Despido de Macarena Sánchez: las jugadoras son trabajadoras

El despido de la jugadora de fútbol Macarena Sánchez de la UAI Urquiza –uno de los clubes más importantes de futbol femenino del país- ha vuelto a poner de relieve las condiciones laborales de precariedad a las que son sometidas las mujeres jugadoras de fútbol a causa de que este deporte femenino no se encuentra profesionalizado.

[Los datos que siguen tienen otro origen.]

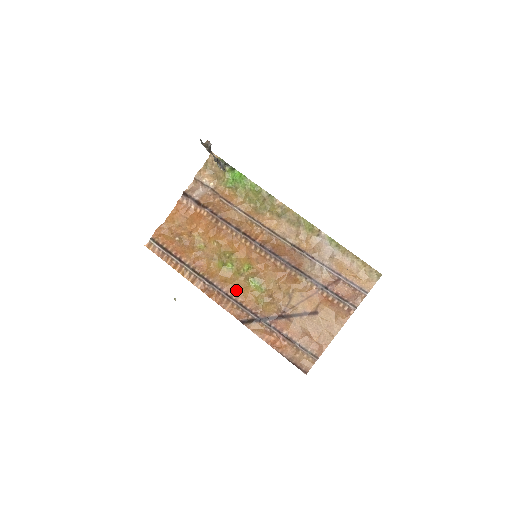
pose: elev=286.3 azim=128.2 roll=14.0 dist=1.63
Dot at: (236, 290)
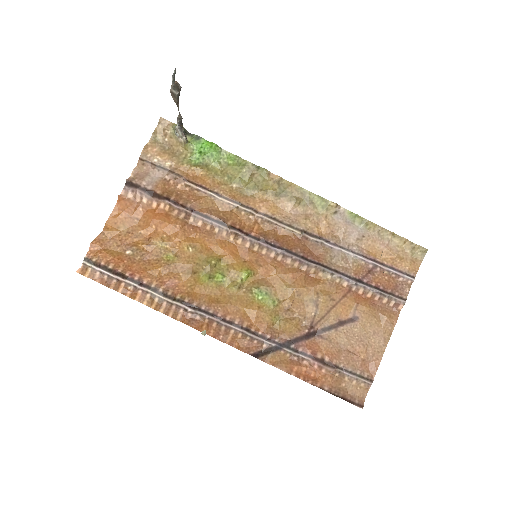
Dot at: (236, 311)
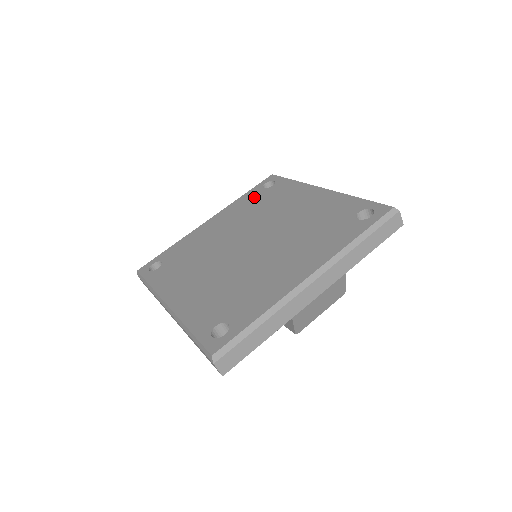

Macarena informó ayer en su cuenta de Twitter que el club decidió desvincularla el 5 de enero. Ante este hecho ha iniciado acciones legales, para que la UAI reconozca la relación laboral mantenida con ella como futbolista profesional del club e intimando a la AFA a que accione al respecto, en defensa de los derechos de las futbolistas argentinas, en cumplimiento con los compromisos asumidos internacionalmente en materia de igualdad de género y no-discriminación. El mes de enero es el momento en que promedia el desarrollo del torneo de Primera A, donde la jugadora se desempeña. Por ello, no podría siquiera intentar sumarse a otro club por lo menos por seis meses, en los que estará sin trabajo hasta que se reabra el libro de pases, en junio.

Tal como denuncia Macarena, los clubes encubren una relación laboral efectivamente existente y que mantienen con las futbolistas mujeres a través de diversas prácticas ilegales, permitidas gracias a que el mismo no es un deporte reconocido como profesión. Por caso, la empresa educativa-club UAI Urquiza paga, por ejemplo, viáticos a cambio de su regularidad y dedicación a la tarea pero no hay contraprestación salarial por su trabajo como futbolistas.  El amateurismo permite que no haya ningún tipo de contrato laboral entre las partes y que no estén reguladas las condiciones laborales.

Evidentemente, además del machismo que impera alrededor de este deporte y del negocio que lo recorre, la marginación del fútbol femenino se asienta en que los empresarios que manejan este deporte aún no han avanzado en nuestro país en convertirlo en una actividad lucrativa.

En 2017, las integrantes del seleccionado femenino de fútbol debieron ir a la huelga porque la AFA no les pagaba ni siquiera el miserable viático (en ese entonces de $150) por día de entrenamiento. El reclamo de Macarena para que las jugadoras argentinas sean reconocidas como trabajadoras se inscribe en esta línea de lucha.